> GIVEN INFORMATION:
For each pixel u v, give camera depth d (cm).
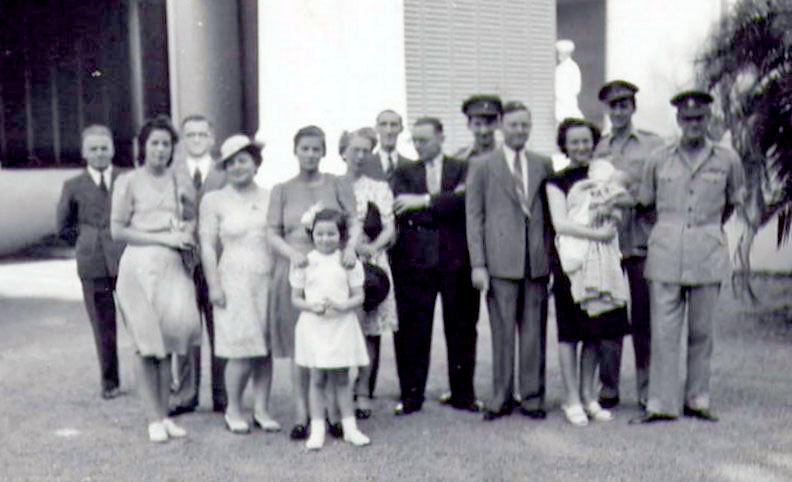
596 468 550
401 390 689
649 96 1465
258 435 630
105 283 725
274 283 626
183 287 625
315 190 632
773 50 918
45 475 550
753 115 920
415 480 535
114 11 1628
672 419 648
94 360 854
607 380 691
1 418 673
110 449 600
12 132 1591
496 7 1502
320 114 1348
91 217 732
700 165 638
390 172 740
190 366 689
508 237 650
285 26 1359
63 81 1619
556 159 1547
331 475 545
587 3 1825
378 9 1361
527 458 571
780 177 936
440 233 683
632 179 696
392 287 695
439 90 1445
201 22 1714
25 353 881
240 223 623
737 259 1312
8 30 1578
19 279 1314
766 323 986
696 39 1343
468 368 690
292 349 625
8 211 1541
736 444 593
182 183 665
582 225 636
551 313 1059
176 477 546
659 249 641
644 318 685
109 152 746
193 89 1711
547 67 1573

> WORK ORDER: The job here is to retype the data exactly, with no pictures included.

> ANSWER BOX:
For each pixel u v, give camera depth d (cm).
596 468 550
401 390 689
649 96 1465
258 435 630
105 283 725
274 283 626
183 287 625
315 190 632
773 50 918
45 475 550
753 115 920
415 480 535
114 11 1628
672 419 648
94 360 854
607 380 691
1 418 673
110 449 600
12 132 1591
496 7 1502
320 114 1348
91 217 732
700 165 638
390 172 740
190 366 689
508 237 650
285 26 1359
63 81 1619
556 159 1547
331 475 545
587 3 1825
378 9 1361
527 458 571
780 177 936
440 233 683
632 179 696
392 287 695
439 90 1445
201 22 1714
25 353 881
240 223 623
737 259 1312
8 30 1578
19 279 1314
766 323 986
696 39 1343
468 368 690
292 349 625
8 211 1541
736 444 593
182 183 665
582 225 636
551 313 1059
176 477 546
659 249 641
644 318 685
109 152 746
193 89 1711
547 67 1573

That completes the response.